Stelling - Er wordt een bewering gedaan bijvoorbeeld: 'roken op het schoolplein moet niet meer mogen'.
Standpunt - Een mening, bijvoorbeeld: 'ik vind dat roken op het schoolplein niet meer zou mogen'.
Argument - Een reden om je standpunt te onderbouwen.
Tegenargument - Een argument die tegen het standpunt is.
Weerlegging - Er wordt aangetoond dat het tegenargument niet klopt.
Feitelijke argumenten - kun je controleren of het waar is. Is een feit.
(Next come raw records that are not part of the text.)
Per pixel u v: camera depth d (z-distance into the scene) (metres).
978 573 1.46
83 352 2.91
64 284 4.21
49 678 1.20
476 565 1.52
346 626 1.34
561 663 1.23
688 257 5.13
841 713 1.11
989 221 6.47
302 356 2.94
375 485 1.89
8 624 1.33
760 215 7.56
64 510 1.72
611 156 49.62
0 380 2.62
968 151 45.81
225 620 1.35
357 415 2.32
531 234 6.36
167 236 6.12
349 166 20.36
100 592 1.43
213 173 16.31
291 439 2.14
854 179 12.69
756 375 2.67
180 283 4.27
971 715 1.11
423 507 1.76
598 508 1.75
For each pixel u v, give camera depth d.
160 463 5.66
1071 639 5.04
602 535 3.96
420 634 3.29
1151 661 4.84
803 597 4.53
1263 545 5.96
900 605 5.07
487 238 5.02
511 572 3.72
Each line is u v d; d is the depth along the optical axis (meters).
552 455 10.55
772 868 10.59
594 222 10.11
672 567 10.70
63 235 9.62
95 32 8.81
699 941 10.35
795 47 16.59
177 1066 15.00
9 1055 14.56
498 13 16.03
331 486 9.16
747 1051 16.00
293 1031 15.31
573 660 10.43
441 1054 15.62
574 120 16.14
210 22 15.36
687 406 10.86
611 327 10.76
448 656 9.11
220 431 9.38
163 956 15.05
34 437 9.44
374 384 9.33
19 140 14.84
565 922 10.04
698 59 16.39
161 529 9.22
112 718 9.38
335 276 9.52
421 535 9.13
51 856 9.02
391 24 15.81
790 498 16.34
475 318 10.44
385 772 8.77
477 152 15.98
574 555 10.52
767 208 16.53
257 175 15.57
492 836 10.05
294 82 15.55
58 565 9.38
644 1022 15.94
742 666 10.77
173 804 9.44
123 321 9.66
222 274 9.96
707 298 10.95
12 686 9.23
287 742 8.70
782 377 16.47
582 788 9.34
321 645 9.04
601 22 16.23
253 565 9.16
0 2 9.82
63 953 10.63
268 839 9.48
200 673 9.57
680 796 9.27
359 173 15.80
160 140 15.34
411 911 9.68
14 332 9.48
Niet- feitelijke argumenten - is een mening van iemand. Deze argumenten kun je niet controleren.
Voorbeeld
Hieronder wordt een argument voor, een argument tegen en een weerlegging gegeven bij de stelling: het is goed dat de aarde opwarmt. Dit voorbeeld komt van Cambiumned.
Het is fijn dat de aarde opwarmt, want dan kunnen we in ons eigen land lekker veel zonnen (argument voor). Maar de kans dat je huidkanker krijgt,, wordt daardoor wel een stuk groter (argument tegen). Als je je echter genoeg insmeert met zonnebrandolie en niet te lang in de zon blijft, is er niets aan de hand (weerlegging).
Enkelvoudige argumentatie - een standpunt wordt met één argument onderbouwd.
Meervoudige argumentatie - een standpunt wordt met meer dan één argument onderbouwd.
Enkelvoudige onderschikkende argumentatie - Een standpunt wordt onderbouwd met een argument en dit argument wordt ook weer onderbouwd met een argument.
Meervoudige onderschikkende argumentatie - Een standpunt wordt onderbouwd met een argument en dit argument wordt met meerdere argumenten onderbouwd.